We weirdos also did our homework in study hall, duh, so we could read for hours at home. We even liked helping others with their homework. We also were slightly obsessive about grades. If we received an A-, we didn’t see the “A” we saw the “-“.
Now the stakes are higher. We aren’t writing for a tired teacher with too many papers to grade, so will skim ours and give us an “A”, we’re writing in public. We’re writing blog posts, social media blurbs, articles and books. Those grammar rules so articulately spittled by my teachers in high school slowly decayed into blah, blah, blah, blah, blah, blah, blah in my brain.
I’m forgetting. It’s easier to restructure my sentences than try to use a semi-colon. What if I use it incorrectly? Would it effect my blog stats or ruin the affect of my social media presence if I used affect/effect incorrectly? Answer me now, are you dying to get to the comment section to correct me?

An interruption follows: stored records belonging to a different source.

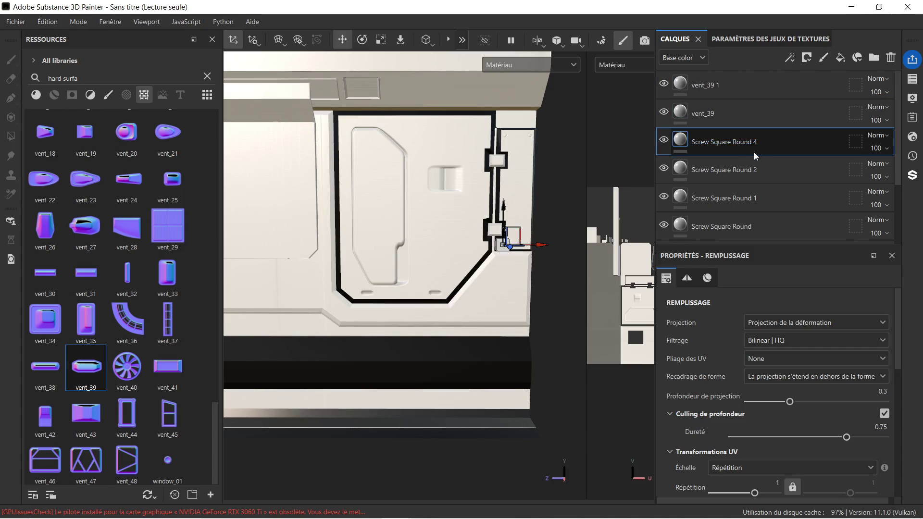
left_click(761, 169)
left_click(759, 198)
left_click(753, 226)
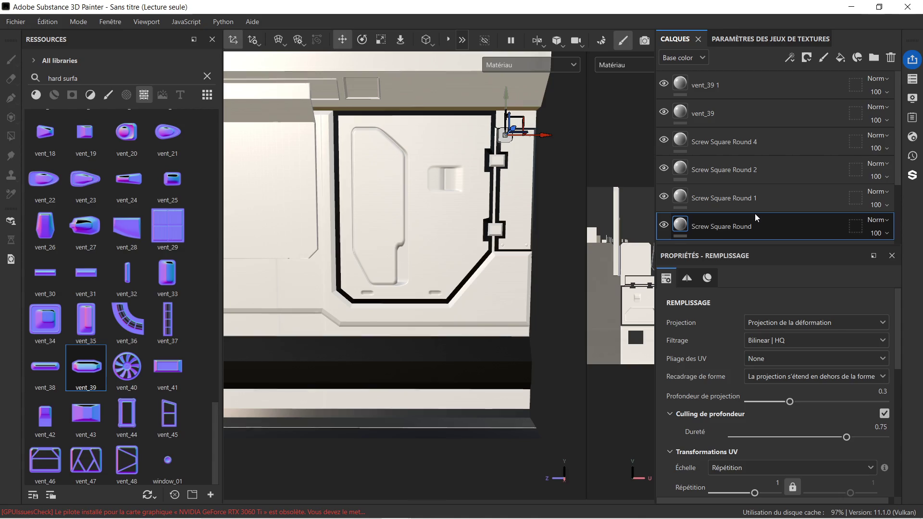
Delete the handle_25 layer from the stack.
scroll(748, 231, "down", 3)
left_click(760, 181)
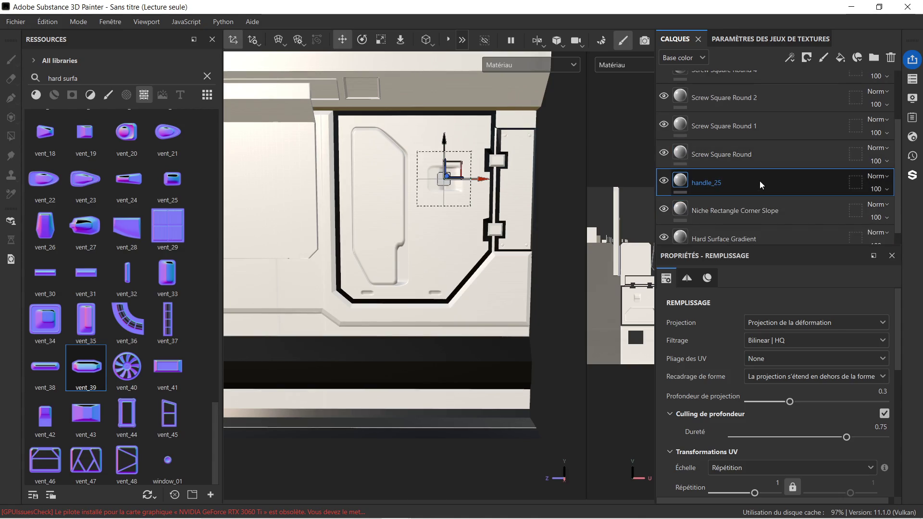
key("Delete")
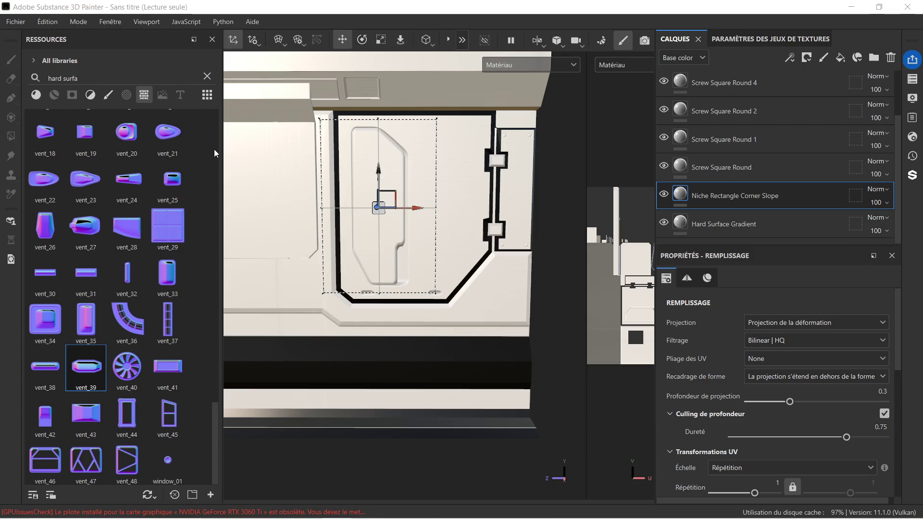
scroll(328, 267, "up", 4)
scroll(356, 250, "down", 3)
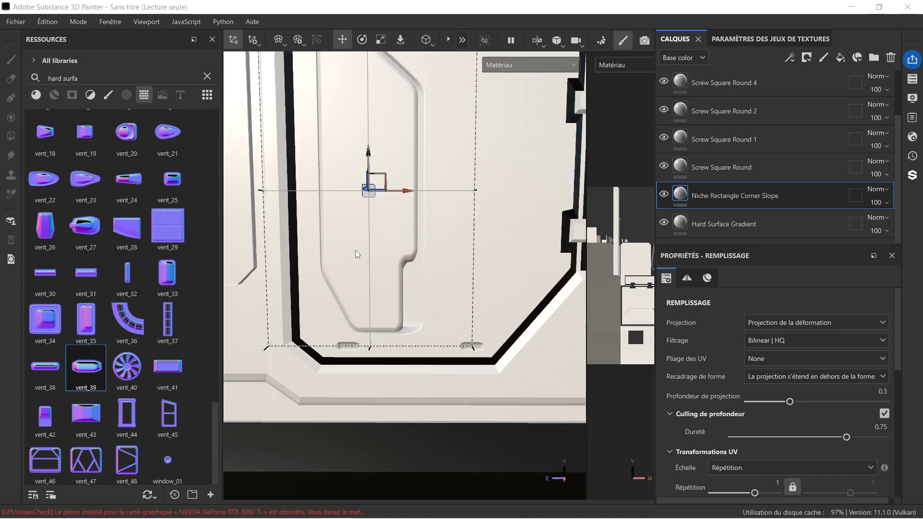
middle_click_drag(471, 228, 442, 259)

I know some of my readers hang on the edge of their seats, bite their nails to the quick, writhe in agony, and pace the floor waiting for another Cool Tool to inspire their writing and make them geniuser, or would that be more genius?
Today, I introduce my new BFF, a girl who made being smart totally cool. She critiques my writing, reminds me to use visuals , and smiles at me all the time. We’re just like this. Yep, there’s nothing better than a BFF, even when you’ve been out of high school for, well, a few decades.
So, here is my secret grammar weapon Cool Tool, Mignon Fogarty, The Grammar Girl.
Actually, she’s not really my BFF, we’re only Facebook friends.
Well, not exactly Facebook friends, because she didn’t like me back, but I liked her. But, I’m pretty sure if we’d ever had study hall or English class together we’d be BFF, even though I’m old enough to be her teacher.
She combines English Teacher and Social Media to take the pain out of learning to whom we could affect with our improper language and punctuation, usage and not make the mistakes our English teachers warned us of.
(Click on graphic to find article.)
Doesn’t your heart pound in admiration and envy when you hear someone correctly use whom? Now I can speak English betterer!
The one we wish everybody would read, the tutorial on apostrophes and plurals.
Seriously, peoples, get those apostrophe’s and plurales straight!
Endless worksheets didn’t eliminate the need to review those simple punctuation rules.
If you’re a Word Nerd, her articles about the origination of words are worth losing sleep over. (Note to self – Check her website to see if we can end a sentence with a preposition yet.)
She defines Ghost Words as “words that weren’t real to begin with—they came about because of an error or misunderstanding—but they made it into the dictionary anyway.”
And since we’ve outgrown passing notes, you can sign up for her newsletter.
If you keep up with the modern generation, check out her podcasts. Now my daughter has a brilliant substitute teacher for her homeschool English course.
If you miss homework, buy her books.
Make sure you add the Grammar Girl to your Cool Tools Toolbox. She’s your grammar’s BFF.